Could every line of the data be copied out once more, exactly?
Segment Start: Records provided
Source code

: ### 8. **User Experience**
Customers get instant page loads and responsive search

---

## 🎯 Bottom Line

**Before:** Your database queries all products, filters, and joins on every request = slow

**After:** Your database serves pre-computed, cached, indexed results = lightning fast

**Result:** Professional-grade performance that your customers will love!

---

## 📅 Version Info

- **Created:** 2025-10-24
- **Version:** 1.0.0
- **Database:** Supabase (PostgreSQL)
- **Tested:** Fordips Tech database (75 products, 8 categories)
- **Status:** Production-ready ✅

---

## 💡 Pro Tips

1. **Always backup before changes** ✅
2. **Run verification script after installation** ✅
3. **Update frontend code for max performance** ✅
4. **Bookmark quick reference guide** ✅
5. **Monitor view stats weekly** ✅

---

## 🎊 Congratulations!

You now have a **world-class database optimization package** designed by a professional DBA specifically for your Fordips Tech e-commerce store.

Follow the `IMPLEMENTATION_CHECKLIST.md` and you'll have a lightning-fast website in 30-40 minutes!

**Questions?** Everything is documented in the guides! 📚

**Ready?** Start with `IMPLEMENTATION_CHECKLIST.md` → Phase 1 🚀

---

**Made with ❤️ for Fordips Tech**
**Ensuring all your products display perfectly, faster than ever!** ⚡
Segment End: Records provided
*Answer box*
Source code

: ### 8. **User Experience**
Customers get instant page loads and responsive search

---

## 🎯 Bottom Line

**Before:** Your database queries all products, filters, and joins on every request = slow

**After:** Your database serves pre-computed, cached, indexed results = lightning fast

**Result:** Professional-grade performance that your customers will love!

---

## 📅 Version Info

- **Created:** 2025-10-24
- **Version:** 1.0.0
- **Database:** Supabase (PostgreSQL)
- **Tested:** Fordips Tech database (75 products, 8 categories)
- **Status:** Production-ready ✅

---

## 💡 Pro Tips

1. **Always backup before changes** ✅
2. **Run verification script after installation** ✅
3. **Update frontend code for max performance** ✅
4. **Bookmark quick reference guide** ✅
5. **Monitor view stats weekly** ✅

---

## 🎊 Congratulations!

You now have a **world-class database optimization package** designed by a professional DBA specifically for your Fordips Tech e-commerce store.

Follow the `IMPLEMENTATION_CHECKLIST.md` and you'll have a lightning-fast website in 30-40 minutes!

**Questions?** Everything is documented in the guides! 📚

**Ready?** Start with `IMPLEMENTATION_CHECKLIST.md` → Phase 1 🚀

---

**Made with ❤️ for Fordips Tech**
**Ensuring all your products display perfectly, faster than ever!** ⚡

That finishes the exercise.